Et quand ça n’allait pas, on leur bredouillait quelque chose, pour ne pas les inquiéter, mais ils n’étaient pas dupes. Maintenant ils ne nous appelleront plus jamais, ils n’en ont plus besoin. Ils communiquent avec nous en ligne directe, par des voies autrement plus sophistiquées. Et ils nous aideront à travers notre mémoire vivante - qui est bien autre chose qu’un garde-meuble - à aller vers nous-mêmes. Dans les moments importants, ils viendront murmurer que, par là, peut-être, notre vie s’épanouira mieux.
Tu vois, tu me parlais d’elle que je n’ai jamais connu, et que je ne connaîtrai jamais, et pourtant, à travers tout ce que tu m’en as dit, tu m’as offert de la rencontrer par la tendresse et l’énergie qui se dégageaient de tes paroles, de tes souvenirs.

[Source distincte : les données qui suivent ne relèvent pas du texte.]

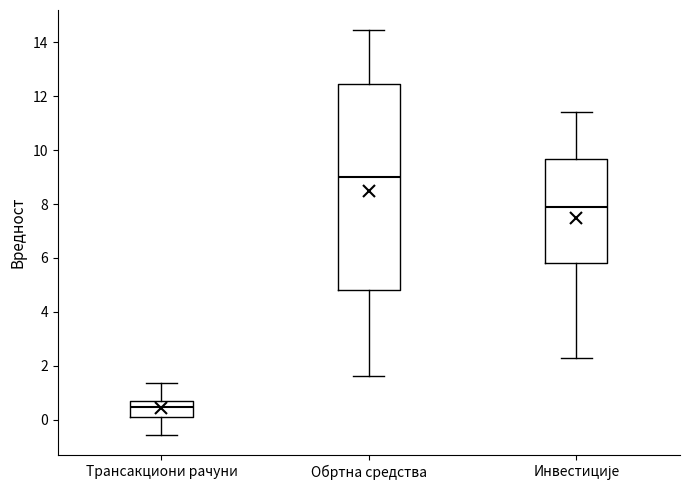

Where is the upper edge of the box for Инвестиције on the y-axis? The values are not printed on the chart, so give them approximately, as read against the axis.

9.6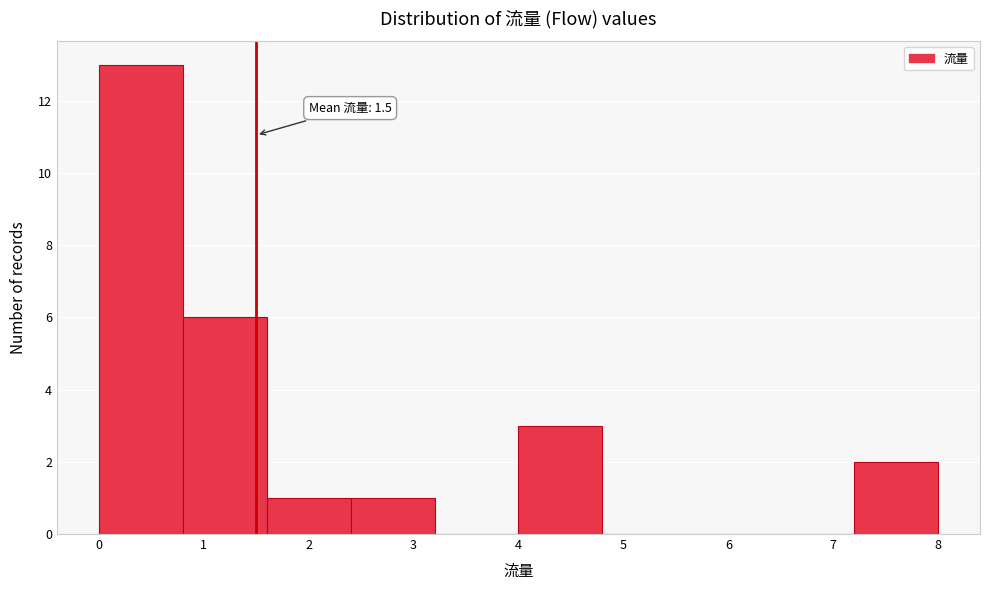

Which range on the x-axis has the tallest bar?

0.0 to 0.8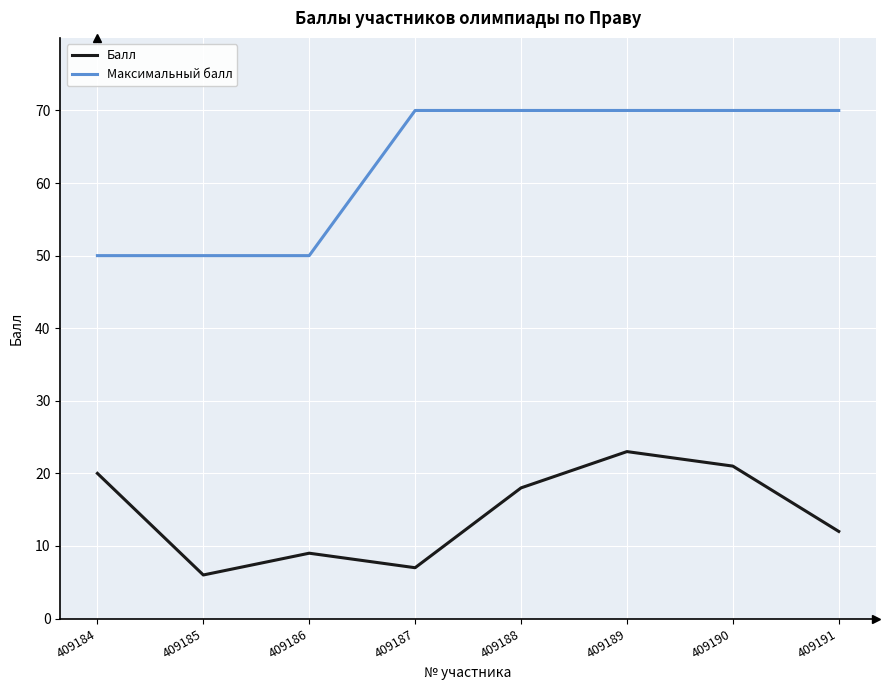

True or false: Максимальный балл and Балл intersect in this chart.

False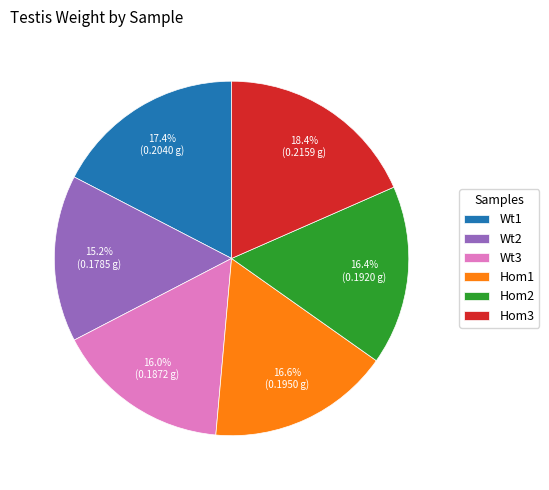

The Hom1 slice represents 29% of the pie. True or false?

False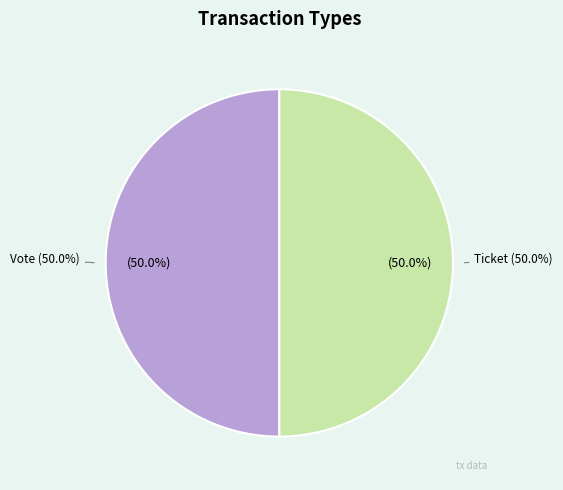

True or false: Ticket accounts for 9% of the total.

False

Et aussi à travers quelques biscuits dont je me souviens encore, et qui venaient de ce là-bas où se trouvent tant de toi - ta grand-maman, pour moi, est faite de saveur et de mots. La grande pendule s’est arrêtée, mais tu sais bien que le temps du dedans est bien différent, qu’une parole, une émotion ou un souvenir continue à croître au long des heures et des jours, selon des lois qui nous échappent. Et j’espère que tu continueras à fêter généreusement avec moi les moissons à venir, mûres et dorées comme des petits pains chauds.
Quand on a connu des êtres pareils, on n’a plus besoin d’héroïnes de pacotilles! Tu as eu la chance d’être conscient d’avoir une étoile dans ton royaume, qui brillait fort et qui n’a fait en somme que s’élever un peu plus dans le ciel. Elle était ta grand-mère, grande d’avoir été là à tes côtés, pour toi qui seras toujours son petit-fils. Et aujourd’hui, elle a grandi encore un peu plus. Je comprendrais que la semaine prochaine tu sois perplexe quand tu iras poser quelques fleurs sur sa tombe où, paraît-il, elle sommeille. Parce que rien ne tombe jamais dans l’ordre du coeur, ni ne disparaît.
Elle est partie briller un peu plus loin, la vieille Dame du Toggenburg, un peu plus loin, pour que vous puissiez mieux la voir et ne jamais l’oublier. Elle veille, et elle n’est pas seule puisqu’elle l’a rejoint. Et quand il neigera, cet hiver, vous ne vous y tromperez pas. Vous saurez, en voyant ces flocons de farine, qu’il s’est levé de bonne heure, le boulanger du Ciel. Elle lui aura préparé un café et lui aura dit:
- Mais tu ne veux donc jamais t’arrêter?
Et lui de répondre:
- Mais tu sais bien qu’on doit nourrir tout notre petit monde.
Oui, une grand-maman, un grand-papa, n’en finissent pas de prendre bon soin de nous et de nous restaurer de tout ce qu’ils continuent à nous offrir.